* [Aim of the exercise] From the overclocking forum thread below, reproduce the passage from "## nova (Apr" to "info you have." word for word.

* [Text shown]

OCCT is also a good, short test (CPU).
3dMark2005 is a good test of your Video card's abilities (GPU).
PCMark04 & '05 are good all around tests.

and there are lots of others if the above are not enough


----------



## Jack Gilvey (May 8, 2006)

*Re: Gerneal Overclocking*



> You mean you don't still use this rig?


 Nahh, gave it away years ago. Fun rig to experiment with, though. Couldn't fit the cover back on with all those blower fans attached.


----------



## Phil M (Apr 19, 2006)

*Re: Gerneal Overclocking*



nova said:


> Well, if you'd like to check the stability of your system try:
> 
> 3dMark2001SE this is arguably the best all around stress/performance test.
> MemTest86 is arguably the best test for your memory.
> ...


Thanks Mark, but I need help in the mechanics of overclocking - where do I find the gas peddle, and how do I press it? Is their software or a utility to do this?
I gave up on PC's after Dos5 :blush:


----------



## nova (Apr 30, 2006)

*Re: Gerneal Overclocking*

Oh,... well what do you have? Hopefully it is not a Dell, Compaq, HP, IBM or similar computer. The BIOS for these computers are usually very limited and makes OCing pretty difficult, it can sometimes be done, but not worth the hassle. Hopefully you have a self built/buddy built/momandpopshop built/boutique built, with some good BIOS options. AMD or Intel? Any other info you have.


----------



## Phil M (Apr 19, 2006)

* [Study material]
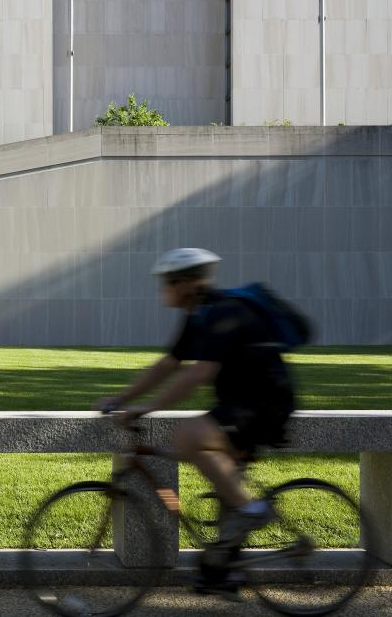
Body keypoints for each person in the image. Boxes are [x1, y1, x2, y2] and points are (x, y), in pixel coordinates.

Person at [97, 248, 298, 595]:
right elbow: (168, 365)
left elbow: (201, 373)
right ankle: (223, 572)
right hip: (241, 404)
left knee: (189, 437)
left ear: (187, 284)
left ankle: (254, 510)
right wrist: (121, 400)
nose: (163, 289)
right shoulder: (198, 315)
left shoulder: (224, 312)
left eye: (167, 283)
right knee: (215, 467)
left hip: (263, 404)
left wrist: (145, 409)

* [Exercise solution]
## nova (Apr 30, 2006)

*Re: Gerneal Overclocking*

Oh,... well what do you have? Hopefully it is not a Dell, Compaq, HP, IBM or similar computer. The BIOS for these computers are usually very limited and makes OCing pretty difficult, it can sometimes be done, but not worth the hassle. Hopefully you have a self built/buddy built/momandpopshop built/boutique built, with some good BIOS options. AMD or Intel? Any other info you have.